(Collected data entries)
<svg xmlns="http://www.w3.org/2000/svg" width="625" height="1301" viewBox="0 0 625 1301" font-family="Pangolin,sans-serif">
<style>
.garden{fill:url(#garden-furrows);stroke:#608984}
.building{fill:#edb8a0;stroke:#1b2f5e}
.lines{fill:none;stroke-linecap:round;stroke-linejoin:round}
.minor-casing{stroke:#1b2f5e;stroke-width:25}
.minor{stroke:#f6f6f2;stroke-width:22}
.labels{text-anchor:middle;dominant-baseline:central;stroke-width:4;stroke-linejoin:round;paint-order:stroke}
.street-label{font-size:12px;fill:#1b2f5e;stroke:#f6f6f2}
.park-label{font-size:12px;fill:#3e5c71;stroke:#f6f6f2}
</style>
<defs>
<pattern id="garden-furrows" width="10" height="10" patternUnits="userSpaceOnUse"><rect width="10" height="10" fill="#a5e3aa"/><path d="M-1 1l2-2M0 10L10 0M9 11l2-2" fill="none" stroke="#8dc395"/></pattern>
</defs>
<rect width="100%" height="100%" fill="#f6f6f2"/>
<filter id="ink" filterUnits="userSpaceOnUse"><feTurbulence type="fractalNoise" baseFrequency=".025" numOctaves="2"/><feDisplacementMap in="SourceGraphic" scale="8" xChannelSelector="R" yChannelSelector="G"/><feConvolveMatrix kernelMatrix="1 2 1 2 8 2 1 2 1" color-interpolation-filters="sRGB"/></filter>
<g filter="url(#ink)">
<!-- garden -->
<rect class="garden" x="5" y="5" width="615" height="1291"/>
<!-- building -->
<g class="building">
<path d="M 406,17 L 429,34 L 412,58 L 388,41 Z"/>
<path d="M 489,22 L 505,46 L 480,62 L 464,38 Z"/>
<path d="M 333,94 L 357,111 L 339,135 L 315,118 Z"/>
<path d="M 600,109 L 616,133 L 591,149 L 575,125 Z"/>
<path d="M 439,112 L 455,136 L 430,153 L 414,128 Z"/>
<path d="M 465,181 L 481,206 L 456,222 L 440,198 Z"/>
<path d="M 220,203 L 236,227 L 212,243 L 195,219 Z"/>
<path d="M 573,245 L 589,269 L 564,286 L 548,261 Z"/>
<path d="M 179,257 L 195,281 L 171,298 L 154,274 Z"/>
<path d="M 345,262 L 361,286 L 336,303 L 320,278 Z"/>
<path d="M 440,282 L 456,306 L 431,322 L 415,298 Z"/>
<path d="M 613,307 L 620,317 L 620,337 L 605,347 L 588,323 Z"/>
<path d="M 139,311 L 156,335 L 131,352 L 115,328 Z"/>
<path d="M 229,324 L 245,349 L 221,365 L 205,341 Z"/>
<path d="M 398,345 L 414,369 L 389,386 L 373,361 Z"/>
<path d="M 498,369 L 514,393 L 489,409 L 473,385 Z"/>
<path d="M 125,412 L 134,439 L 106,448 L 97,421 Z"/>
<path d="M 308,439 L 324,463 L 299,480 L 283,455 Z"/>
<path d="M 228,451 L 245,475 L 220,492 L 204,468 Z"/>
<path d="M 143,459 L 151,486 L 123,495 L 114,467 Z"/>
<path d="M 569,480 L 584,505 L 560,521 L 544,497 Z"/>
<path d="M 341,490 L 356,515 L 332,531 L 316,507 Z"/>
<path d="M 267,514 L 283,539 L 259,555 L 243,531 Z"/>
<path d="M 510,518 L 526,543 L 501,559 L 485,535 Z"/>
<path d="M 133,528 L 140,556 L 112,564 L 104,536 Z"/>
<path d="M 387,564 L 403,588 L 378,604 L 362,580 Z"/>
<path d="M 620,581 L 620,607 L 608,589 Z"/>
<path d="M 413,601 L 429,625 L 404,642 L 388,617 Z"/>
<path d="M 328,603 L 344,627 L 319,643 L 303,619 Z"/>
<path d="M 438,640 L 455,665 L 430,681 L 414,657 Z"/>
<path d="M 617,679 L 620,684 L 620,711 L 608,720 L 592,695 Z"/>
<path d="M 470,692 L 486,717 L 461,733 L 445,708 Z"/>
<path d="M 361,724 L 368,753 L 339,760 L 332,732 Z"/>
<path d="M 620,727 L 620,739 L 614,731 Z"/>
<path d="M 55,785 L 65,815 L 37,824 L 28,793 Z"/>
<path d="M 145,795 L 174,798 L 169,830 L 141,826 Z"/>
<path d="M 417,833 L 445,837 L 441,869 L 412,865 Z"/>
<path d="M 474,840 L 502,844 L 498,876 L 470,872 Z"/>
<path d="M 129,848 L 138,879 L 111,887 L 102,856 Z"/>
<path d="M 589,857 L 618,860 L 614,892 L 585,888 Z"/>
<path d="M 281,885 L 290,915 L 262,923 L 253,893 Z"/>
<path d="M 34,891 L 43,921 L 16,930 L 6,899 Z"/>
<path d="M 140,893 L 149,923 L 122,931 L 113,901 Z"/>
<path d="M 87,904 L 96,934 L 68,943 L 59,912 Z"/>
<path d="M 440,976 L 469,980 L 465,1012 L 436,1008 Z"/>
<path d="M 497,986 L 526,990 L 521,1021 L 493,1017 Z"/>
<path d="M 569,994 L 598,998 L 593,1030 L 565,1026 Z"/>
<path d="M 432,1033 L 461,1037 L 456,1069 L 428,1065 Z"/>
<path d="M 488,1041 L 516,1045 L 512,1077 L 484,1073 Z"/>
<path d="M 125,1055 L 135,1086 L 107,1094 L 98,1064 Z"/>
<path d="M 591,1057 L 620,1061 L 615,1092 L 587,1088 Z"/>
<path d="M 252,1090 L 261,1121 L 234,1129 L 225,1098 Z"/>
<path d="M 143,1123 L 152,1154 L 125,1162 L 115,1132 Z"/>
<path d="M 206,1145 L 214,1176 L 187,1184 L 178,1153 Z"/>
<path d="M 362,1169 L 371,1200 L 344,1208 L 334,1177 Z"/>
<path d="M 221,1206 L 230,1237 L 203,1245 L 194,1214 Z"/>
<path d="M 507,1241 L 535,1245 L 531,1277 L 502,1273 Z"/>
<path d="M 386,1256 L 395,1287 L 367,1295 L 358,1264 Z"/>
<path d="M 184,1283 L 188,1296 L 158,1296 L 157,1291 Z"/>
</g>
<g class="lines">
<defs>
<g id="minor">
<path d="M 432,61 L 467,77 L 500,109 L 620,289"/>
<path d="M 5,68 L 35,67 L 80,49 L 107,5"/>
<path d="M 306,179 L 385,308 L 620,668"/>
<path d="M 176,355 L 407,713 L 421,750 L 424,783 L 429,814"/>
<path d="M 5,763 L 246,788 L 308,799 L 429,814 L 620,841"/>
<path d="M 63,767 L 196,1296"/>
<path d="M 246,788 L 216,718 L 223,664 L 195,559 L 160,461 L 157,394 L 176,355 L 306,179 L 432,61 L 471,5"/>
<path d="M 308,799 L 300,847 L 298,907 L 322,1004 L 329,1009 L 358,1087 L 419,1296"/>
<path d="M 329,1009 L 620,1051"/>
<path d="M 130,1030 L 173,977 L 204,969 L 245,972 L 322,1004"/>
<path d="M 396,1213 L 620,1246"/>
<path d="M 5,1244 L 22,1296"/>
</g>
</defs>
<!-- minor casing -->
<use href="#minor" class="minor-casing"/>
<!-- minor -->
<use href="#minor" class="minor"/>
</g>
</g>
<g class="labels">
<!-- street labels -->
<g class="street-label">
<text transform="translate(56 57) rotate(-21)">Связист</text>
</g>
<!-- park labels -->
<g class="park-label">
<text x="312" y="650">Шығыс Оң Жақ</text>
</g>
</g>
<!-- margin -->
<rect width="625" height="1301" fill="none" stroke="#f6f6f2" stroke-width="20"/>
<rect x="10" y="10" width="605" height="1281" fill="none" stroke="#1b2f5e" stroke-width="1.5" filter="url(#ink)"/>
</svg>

**WHAT YOU SHOULD DO**
Exact retyping of all the entries is required.

**EXERCISE OUTPUT**
<svg xmlns="http://www.w3.org/2000/svg" width="625" height="1301" viewBox="0 0 625 1301" font-family="Pangolin,sans-serif">
<style>
.garden{fill:url(#garden-furrows);stroke:#608984}
.building{fill:#edb8a0;stroke:#1b2f5e}
.lines{fill:none;stroke-linecap:round;stroke-linejoin:round}
.minor-casing{stroke:#1b2f5e;stroke-width:25}
.minor{stroke:#f6f6f2;stroke-width:22}
.labels{text-anchor:middle;dominant-baseline:central;stroke-width:4;stroke-linejoin:round;paint-order:stroke}
.street-label{font-size:12px;fill:#1b2f5e;stroke:#f6f6f2}
.park-label{font-size:12px;fill:#3e5c71;stroke:#f6f6f2}
</style>
<defs>
<pattern id="garden-furrows" width="10" height="10" patternUnits="userSpaceOnUse"><rect width="10" height="10" fill="#a5e3aa"/><path d="M-1 1l2-2M0 10L10 0M9 11l2-2" fill="none" stroke="#8dc395"/></pattern>
</defs>
<rect width="100%" height="100%" fill="#f6f6f2"/>
<filter id="ink" filterUnits="userSpaceOnUse"><feTurbulence type="fractalNoise" baseFrequency=".025" numOctaves="2"/><feDisplacementMap in="SourceGraphic" scale="8" xChannelSelector="R" yChannelSelector="G"/><feConvolveMatrix kernelMatrix="1 2 1 2 8 2 1 2 1" color-interpolation-filters="sRGB"/></filter>
<g filter="url(#ink)">
<!-- garden -->
<rect class="garden" x="5" y="5" width="615" height="1291"/>
<!-- building -->
<g class="building">
<path d="M 406,17 L 429,34 L 412,58 L 388,41 Z"/>
<path d="M 489,22 L 505,46 L 480,62 L 464,38 Z"/>
<path d="M 333,94 L 357,111 L 339,135 L 315,118 Z"/>
<path d="M 600,109 L 616,133 L 591,149 L 575,125 Z"/>
<path d="M 439,112 L 455,136 L 430,153 L 414,128 Z"/>
<path d="M 465,181 L 481,206 L 456,222 L 440,198 Z"/>
<path d="M 220,203 L 236,227 L 212,243 L 195,219 Z"/>
<path d="M 573,245 L 589,269 L 564,286 L 548,261 Z"/>
<path d="M 179,257 L 195,281 L 171,298 L 154,274 Z"/>
<path d="M 345,262 L 361,286 L 336,303 L 320,278 Z"/>
<path d="M 440,282 L 456,306 L 431,322 L 415,298 Z"/>
<path d="M 613,307 L 620,317 L 620,337 L 605,347 L 588,323 Z"/>
<path d="M 139,311 L 156,335 L 131,352 L 115,328 Z"/>
<path d="M 229,324 L 245,349 L 221,365 L 205,341 Z"/>
<path d="M 398,345 L 414,369 L 389,386 L 373,361 Z"/>
<path d="M 498,369 L 514,393 L 489,409 L 473,385 Z"/>
<path d="M 125,412 L 134,439 L 106,448 L 97,421 Z"/>
<path d="M 308,439 L 324,463 L 299,480 L 283,455 Z"/>
<path d="M 228,451 L 245,475 L 220,492 L 204,468 Z"/>
<path d="M 143,459 L 151,486 L 123,495 L 114,467 Z"/>
<path d="M 569,480 L 584,505 L 560,521 L 544,497 Z"/>
<path d="M 341,490 L 356,515 L 332,531 L 316,507 Z"/>
<path d="M 267,514 L 283,539 L 259,555 L 243,531 Z"/>
<path d="M 510,518 L 526,543 L 501,559 L 485,535 Z"/>
<path d="M 133,528 L 140,556 L 112,564 L 104,536 Z"/>
<path d="M 387,564 L 403,588 L 378,604 L 362,580 Z"/>
<path d="M 620,581 L 620,607 L 608,589 Z"/>
<path d="M 413,601 L 429,625 L 404,642 L 388,617 Z"/>
<path d="M 328,603 L 344,627 L 319,643 L 303,619 Z"/>
<path d="M 438,640 L 455,665 L 430,681 L 414,657 Z"/>
<path d="M 617,679 L 620,684 L 620,711 L 608,720 L 592,695 Z"/>
<path d="M 470,692 L 486,717 L 461,733 L 445,708 Z"/>
<path d="M 361,724 L 368,753 L 339,760 L 332,732 Z"/>
<path d="M 620,727 L 620,739 L 614,731 Z"/>
<path d="M 55,785 L 65,815 L 37,824 L 28,793 Z"/>
<path d="M 145,795 L 174,798 L 169,830 L 141,826 Z"/>
<path d="M 417,833 L 445,837 L 441,869 L 412,865 Z"/>
<path d="M 474,840 L 502,844 L 498,876 L 470,872 Z"/>
<path d="M 129,848 L 138,879 L 111,887 L 102,856 Z"/>
<path d="M 589,857 L 618,860 L 614,892 L 585,888 Z"/>
<path d="M 281,885 L 290,915 L 262,923 L 253,893 Z"/>
<path d="M 34,891 L 43,921 L 16,930 L 6,899 Z"/>
<path d="M 140,893 L 149,923 L 122,931 L 113,901 Z"/>
<path d="M 87,904 L 96,934 L 68,943 L 59,912 Z"/>
<path d="M 440,976 L 469,980 L 465,1012 L 436,1008 Z"/>
<path d="M 497,986 L 526,990 L 521,1021 L 493,1017 Z"/>
<path d="M 569,994 L 598,998 L 593,1030 L 565,1026 Z"/>
<path d="M 432,1033 L 461,1037 L 456,1069 L 428,1065 Z"/>
<path d="M 488,1041 L 516,1045 L 512,1077 L 484,1073 Z"/>
<path d="M 125,1055 L 135,1086 L 107,1094 L 98,1064 Z"/>
<path d="M 591,1057 L 620,1061 L 615,1092 L 587,1088 Z"/>
<path d="M 252,1090 L 261,1121 L 234,1129 L 225,1098 Z"/>
<path d="M 143,1123 L 152,1154 L 125,1162 L 115,1132 Z"/>
<path d="M 206,1145 L 214,1176 L 187,1184 L 178,1153 Z"/>
<path d="M 362,1169 L 371,1200 L 344,1208 L 334,1177 Z"/>
<path d="M 221,1206 L 230,1237 L 203,1245 L 194,1214 Z"/>
<path d="M 507,1241 L 535,1245 L 531,1277 L 502,1273 Z"/>
<path d="M 386,1256 L 395,1287 L 367,1295 L 358,1264 Z"/>
<path d="M 184,1283 L 188,1296 L 158,1296 L 157,1291 Z"/>
</g>
<g class="lines">
<defs>
<g id="minor">
<path d="M 432,61 L 467,77 L 500,109 L 620,289"/>
<path d="M 5,68 L 35,67 L 80,49 L 107,5"/>
<path d="M 306,179 L 385,308 L 620,668"/>
<path d="M 176,355 L 407,713 L 421,750 L 424,783 L 429,814"/>
<path d="M 5,763 L 246,788 L 308,799 L 429,814 L 620,841"/>
<path d="M 63,767 L 196,1296"/>
<path d="M 246,788 L 216,718 L 223,664 L 195,559 L 160,461 L 157,394 L 176,355 L 306,179 L 432,61 L 471,5"/>
<path d="M 308,799 L 300,847 L 298,907 L 322,1004 L 329,1009 L 358,1087 L 419,1296"/>
<path d="M 329,1009 L 620,1051"/>
<path d="M 130,1030 L 173,977 L 204,969 L 245,972 L 322,1004"/>
<path d="M 396,1213 L 620,1246"/>
<path d="M 5,1244 L 22,1296"/>
</g>
</defs>
<!-- minor casing -->
<use href="#minor" class="minor-casing"/>
<!-- minor -->
<use href="#minor" class="minor"/>
</g>
</g>
<g class="labels">
<!-- street labels -->
<g class="street-label">
<text transform="translate(56 57) rotate(-21)">Связист</text>
</g>
<!-- park labels -->
<g class="park-label">
<text x="312" y="650">Шығыс Оң Жақ</text>
</g>
</g>
<!-- margin -->
<rect width="625" height="1301" fill="none" stroke="#f6f6f2" stroke-width="20"/>
<rect x="10" y="10" width="605" height="1281" fill="none" stroke="#1b2f5e" stroke-width="1.5" filter="url(#ink)"/>
</svg>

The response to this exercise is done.